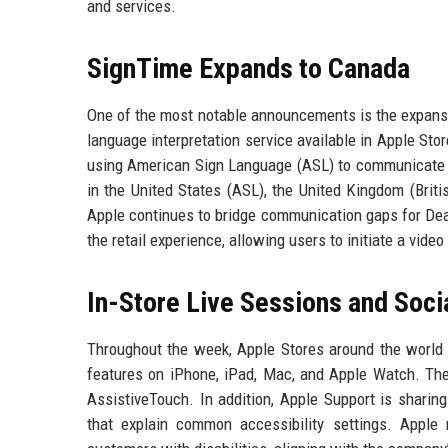
and services.
SignTime Expands to Canada
One of the most notable announcements is the expans
language interpretation service available in Apple Sto
using American Sign Language (ASL) to communicate wi
in the United States (ASL), the United Kingdom (Brit
Apple continues to bridge communication gaps for Dea
the retail experience, allowing users to initiate a vide
In-Store Live Sessions and Soci
Throughout the week, Apple Stores around the world a
features on iPhone, iPad, Mac, and Apple Watch. Thes
AssistiveTouch. In addition, Apple Support is sharing
that explain common accessibility settings. Apple r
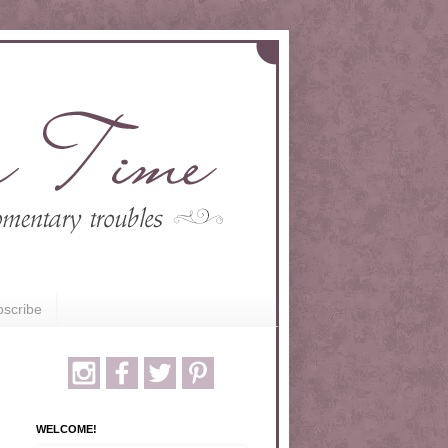
scribe
WELCOME!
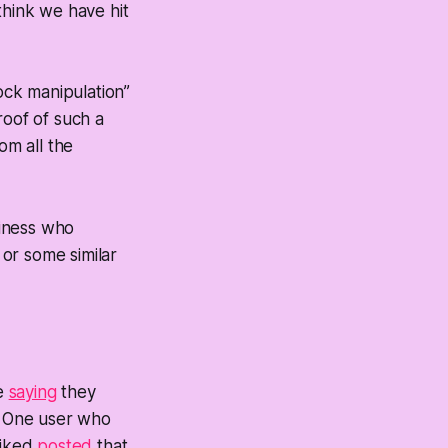
think we have hit
ock manipulation”
oof of such a
rom all the
siness who
or some similar
me
saying
they
” One user who
piked
posted
that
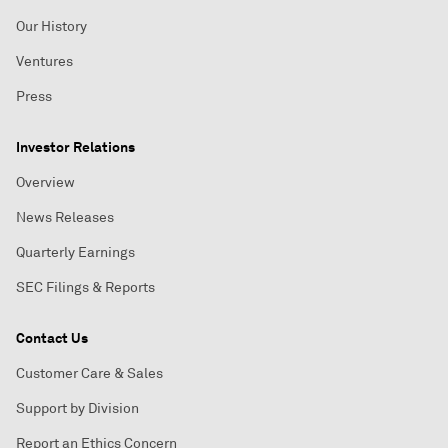
Our History
Ventures
Press
Investor Relations
Overview
News Releases
Quarterly Earnings
SEC Filings & Reports
Contact Us
Customer Care & Sales
Support by Division
Report an Ethics Concern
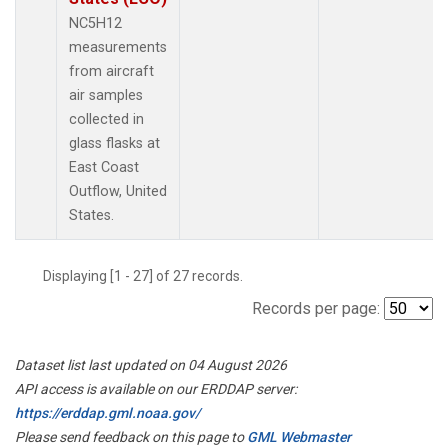
NC5H12
measurements
from aircraft
air samples
collected in
glass flasks at
East Coast
Outflow, United
States.
Displaying [1 - 27] of 27 records.
Records per page:
Dataset list last updated on 04 August 2026
API access is available on our ERDDAP server:
https://erddap.gml.noaa.gov/
Please send feedback on this page to
GML Webmaster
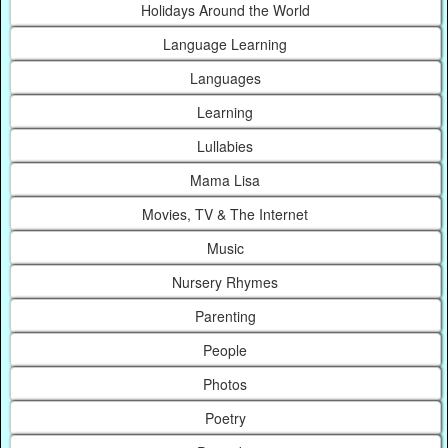
Holidays Around the World
Language Learning
Languages
Learning
Lullabies
Mama Lisa
Movies, TV & The Internet
Music
Nursery Rhymes
Parenting
People
Photos
Poetry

....

_Work required_. Say how many lines in the records hold "Apple", with the number as the whole reply.

_Response for this exercise_. 6